Tuesday 8 February 2011

Saving Crafts

Over the last year, I've been thinking on and off about how to save crafts in India from dying out. Interestingly, Subir Dutta, CEO of Apoorv.com, startled me a couple of days ago by saying that 23+ million people hand-making things from India, and that the overall market is Rs. 10,000 crores, largely for export (does this include handloom textiles ?) So what is the issue ?

The following dynamic seems to be at play
  1. Many crafts are dying out due to (a) being substituted by factory made products, (b) becoming obsolete, (c) or simply going out of fashion
  2. In general, traditional craftspeople do not earn very much, peanuts actually. And its hard work. Due to the caste system, it starts from childhood.
  3. Children are reluctant to follow in their parents' footsteps. School takes up time. Learning crafts is hard work, and at the end of the day, working in the city as a labourer often gives better returns
Some of the crafts are really beautiful. Patola, the double ikat from Gujarat, comes to mind. This dynamic of crafts dying out is true more generally of traditional trades and knowledge. For example, there are castes / tribes which specialised in capturing birds, and had nearly specific techniques to catch as many as 60 different species of birds. This kind of knowledge will surely die out as there is no real market for this skill any more.

So what has happened to keep crafts alive so far ?
  1. There is a strong push to try and keep the children in the community, essentially by raising the price point at which the work sells
  2. There have been a number of interventions by the design community to bring in fresh designs to the traditional craft. This may be as simple as recoloring, changing the patterns, or even changing the end products.
  3. There have been a number of interventions by supporters of crafts to rethink the marketing process for the crafts, in order to get a better price for the craftsperson
  4. And there have been some training initiatives also taken
However, the hard reality is that most of what is now produced as crafts / handmade is of relatively low quality. It has a market principally due to the design and marketing inputs, and due to the fact that it is hand made, not for the intrinsic quality of the work. Some part of the market is for souvenirs also. Sure, there are masterpieces still being made, but those are few.

The quality is not so great as the artisans are under pressure to create as per specific designs, on a piece-work basis, with no space for experimentation or failure. There isn't enough money in it. And so all changes have to come from the marketing side. This automatically puts a cap on the price that can be charged by the artisan. As an aside, I learnt that they forward thinking crafts persons involved in Durga Puja in Kolkata are putting their children through Art School, so that they have the real skills to command a high price.

Why we are trying to fight a losing battle, to save something that, by and large, is not worth too much ? We aren't trying to save the Palanquin manufacturers, or to take Adam Smith's example, the makers of hand made nails. So why these particular crafts ?
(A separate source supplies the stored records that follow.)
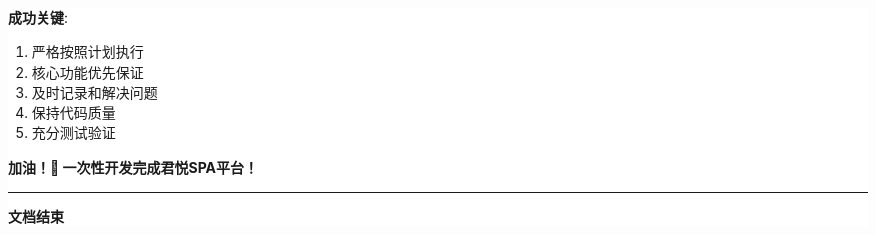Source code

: **成功关键**:
1. 严格按照计划执行
2. 核心功能优先保证
3. 及时记录和解决问题
4. 保持代码质量
5. 充分测试验证

**加油！💪 一次性开发完成君悦SPA平台！**

---

**文档结束**

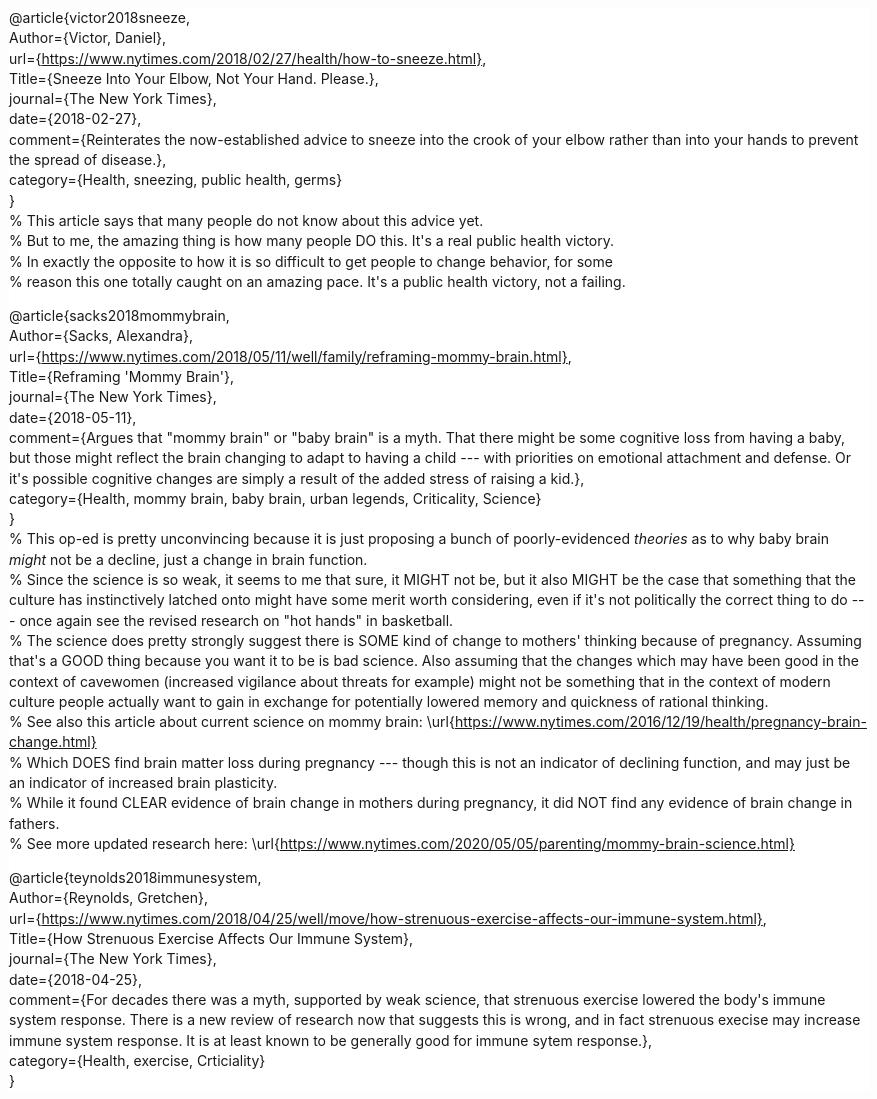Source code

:   
@article{victor2018sneeze,  
  Author={Victor, Daniel},  
  url={https://www.nytimes.com/2018/02/27/health/how-to-sneeze.html},  
  Title={Sneeze Into Your Elbow, Not Your Hand. Please.},  
  journal={The New York Times},  
  date={2018-02-27},  
  comment={Reinterates the now-established advice to sneeze into the crook of your elbow rather than into your hands to prevent the spread of disease.},  
  category={Health, sneezing, public health, germs}  
}  
% This article says that many people do not know about this advice yet.  
% But to me, the amazing thing is how many people DO this. It's a real public health victory.  
% In exactly the opposite to how it is so difficult to get people to change behavior, for some  
% reason this one totally caught on an amazing pace. It's a public health victory, not a failing.  
  
  
  
@article{sacks2018mommybrain,  
  Author={Sacks, Alexandra},  
  url={https://www.nytimes.com/2018/05/11/well/family/reframing-mommy-brain.html},  
  Title={Reframing 'Mommy Brain'},  
  journal={The New York Times},  
  date={2018-05-11},  
  comment={Argues that "mommy brain" or "baby brain" is a myth. That there might be some cognitive loss from having a baby, but those might reflect the brain changing to adapt to having a child --- with priorities on emotional attachment and defense. Or it's possible cognitive changes are simply a result of the added stress of raising a kid.},  
  category={Health, mommy brain, baby brain, urban legends, Criticality, Science}  
}  
% This op-ed is pretty unconvincing because it is just proposing a bunch of poorly-evidenced _theories_ as to why baby brain _might_ not be a decline, just a change in brain function.  
% Since the science is so weak, it seems to me that sure, it MIGHT not be, but it also MIGHT be the case that something that the culture has instinctively latched onto might have some merit worth considering, even if it's not politically the correct thing to do --- once again see the revised research on "hot hands" in basketball.  
% The science does pretty strongly suggest there is SOME kind of change to mothers' thinking because of pregnancy. Assuming that's a GOOD thing because you want it to be is bad science. Also assuming that the changes which may have been good in the context of cavewomen (increased vigilance about threats for example) might not be something that in the context of modern culture people actually want to gain in exchange for potentially lowered memory and quickness of rational thinking.  
% See also this article about current science on mommy brain: \url{https://www.nytimes.com/2016/12/19/health/pregnancy-brain-change.html}  
% Which DOES find brain matter loss during pregnancy --- though this is not an indicator of declining function, and may just be an indicator of increased brain plasticity.  
% While it found CLEAR evidence of brain change in mothers during pregnancy, it did NOT find any evidence of brain change in fathers.  
% See more updated research here: \url{https://www.nytimes.com/2020/05/05/parenting/mommy-brain-science.html}
  
  
@article{teynolds2018immunesystem,  
  Author={Reynolds, Gretchen},  
  url={https://www.nytimes.com/2018/04/25/well/move/how-strenuous-exercise-affects-our-immune-system.html},  
  Title={How Strenuous Exercise Affects Our Immune System},  
  journal={The New York Times},  
  date={2018-04-25},  
  comment={For decades there was a myth, supported by weak science, that strenuous exercise lowered the body's immune system response. There is a new review of research now that suggests this is wrong, and in fact strenuous execise may increase immune system response. It is at least known to be generally good for immune sytem response.},  
  category={Health, exercise, Crticiality}  
}  
  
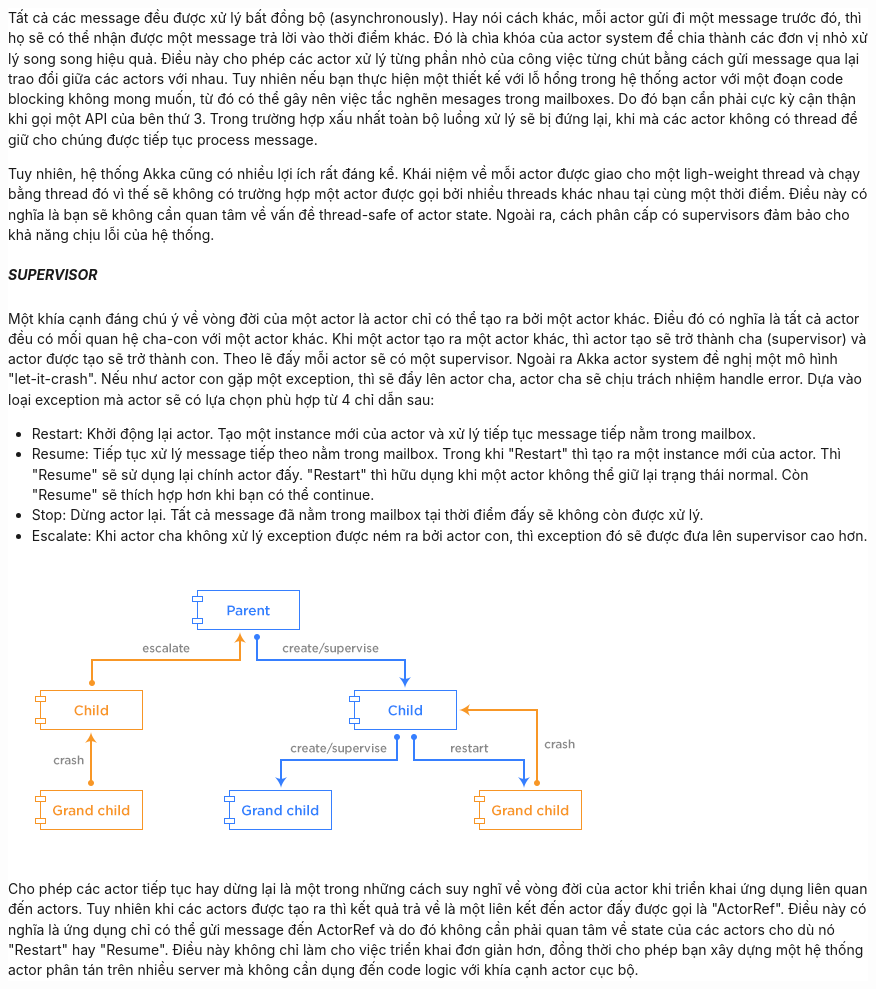 Tất cả các message đều được xử lý bất đồng bộ (asynchronously). Hay nói cách khác, mỗi actor gửi đi một message trước đó, thì họ sẽ có thể nhận được một message trả lời vào thời điểm khác. Đó là chìa khóa của actor system để chia thành các đơn vị nhỏ xử lý song song hiệu quả. Điều này cho phép các actor xử lý từng phần nhỏ của công việc từng chút bằng cách gửi message qua lại trao đổi giữa các actors với nhau. Tuy nhiên nếu bạn thực hiện một thiết kế với lỗ hổng trong hệ thống actor với một đoạn code blocking không mong muốn, từ đó có thể gây nên việc tắc nghẽn mesages trong mailboxes. Do đó bạn cẩn phải cực kỳ cận thận khi gọi một API của bên thứ 3. Trong trường hợp xấu nhất toàn bộ luồng xử lý sẽ bị đứng lại, khi mà các actor không có thread để giữ cho chúng được tiếp tục process message.

Tuy nhiên, hệ thống Akka cũng có nhiều lợi ích rất đáng kể. Khái niệm về mỗi actor được giao cho một ligh-weight thread và chạy bằng thread đó vì thế sẽ không có trường hợp một actor được gọi bởi nhiều threads khác nhau tại cùng một thời điểm. Điều này có nghĩa là bạn sẽ không cần quan tâm về vấn đề thread-safe of actor state. Ngoài ra, cách phân cấp có supervisors đảm bảo cho khả năng chịu lỗi của hệ thống.

##### SUPERVISOR
Một khía cạnh đáng chú ý về vòng đời của một actor là actor chỉ có thể tạo ra bởi một actor khác. Điều đó có nghĩa là tất cả actor đều có mối quan hệ cha-con với một actor khác. Khi một actor tạo ra một actor khác, thì actor tạo sẽ trở thành cha (supervisor) và actor được tạo sẽ trở thành con. Theo lẽ đấy mỗi actor sẽ có một supervisor. Ngoài ra Akka actor system đề nghị một mô hình "let-it-crash". Nếu như actor con gặp một exception, thì sẽ đẩy lên actor cha, actor cha sẽ chịu trách nhiệm handle error. Dựa vào loại exception mà actor sẽ có lựa chọn phù hợp từ 4 chỉ dẫn sau:

* Restart: Khởi động lại actor. Tạo một instance mới của actor và xử lý tiếp tục message tiếp nằm trong mailbox.
* Resume: Tiếp tục xử lý message tiếp theo nằm trong mailbox. Trong khi "Restart" thì tạo ra một instance mới của actor. Thì "Resume" sẽ sử dụng lại chính actor đấy. "Restart" thì hữu dụng khi một actor không thể giữ lại trạng thái normal. Còn "Resume" sẽ thích hợp hơn khi bạn có thể continue.
* Stop: Dừng actor lại. Tất cả message đã nằm trong mailbox tại thời điểm đấy sẽ không còn được xử lý.
* Escalate: Khi actor cha không xử lý exception được ném ra bởi actor con, thì exception đó sẽ được đưa lên supervisor cao hơn.

![Actor](/assets/images/posts/2018-08-31/3_actor_lifecycle.png)

Cho phép các actor tiếp tục hay dừng lại là một trong những cách suy nghĩ về vòng đời của actor khi triển khai ứng dụng liên quan đến actors. Tuy nhiên khi các actors được tạo ra thì kết quả trả về là một liên kết đến actor đấy được gọi là "ActorRef". Điều này có nghĩa là ứng dụng chỉ có thể gửi message đến ActorRef và do đó không cần phải quan tâm về state của các actors cho dù nó "Restart" hay "Resume". Điều này không chỉ làm cho việc triển khai đơn giản hơn, đồng thời cho phép bạn xây dựng một hệ thống actor phân tán trên nhiều server mà không cần dụng đến code logic với khía cạnh actor cục bộ.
And most importantly, isn't this really a perpetuation of the caste system when we ask children to take up their parents' trades, regardless of their own inclinations ? Maybe they are better at being software engineers. Or growing rice. Or basically any of the millions of things that someone can do for a living today.

Looking at other countries, there are a number of areas where there is a strong and growing supply of hand made articles at price points that make sense for the artisan. In the US, quilts come to mind, but take a look at basketry or textiles or even pottery. Some salient points come out :

1. There are no traditional craft persons. These are people who have learnt these techniques out of interest. A lot of them are women. Look at Indian classical dance for similar models
2. There is a whole ecosystem built up around it. Art schools. Craft supplies. Craft lessons. Craft DIY books. Contests. Craft tours. Magazines. Galleries. Kits for children to get them started.
3. A lot of it is sold as art, and usually not for use. 

My recommendation is that we take the stance that what is worth preserving is the craft, but not the craft person. This will have the following implications :
1. The top tier of crafts persons need to get formal art and design training
2. The 2nd tier would probably get into training
3. Start up a concerted effort to create a funnel to get young children to get interested in crafts
4. Create craft training centers, where the objective is to teach any and everyone how to do crafts
5. Add crafts to all the art schools - why is it limited to pottery, and not basketry ?
6. Develop and support the rest of the eco-system. 
7. Create centers where the equipment is available, well maintained and can be used by people from the community, a little like a library.

Over time, we will have a change in the people producing various crafts. Those in a craft would be there out of interest, and probably produce very high quality work. Some people will be able to make a proper living out of being part of the ecosystem. And the children of the current artisans would still have the choice. But it would be harder - they would need to produce high quality and creative work, not just mass produced souvenirs, where the money goes to the designers and the marketing people.

Some crafts will die out. And some will be so vibrant that their creations will surpass everything done so far. I would love to see and buy crafts that are really art rather than pathetic crafts at a mela, which I don't need but I feel sorry for the artisan, and guilty about not supporting India's heritage.

At the implementation end, entrepreneurs should look at the overall ecosystem to identify niches that they can serve profitably. It comes down to business model again. It may be as simple as specializing in all aspects of a particular craft. Or you can go horizontal and create craft supply shops, or craft schools, or a publishing house.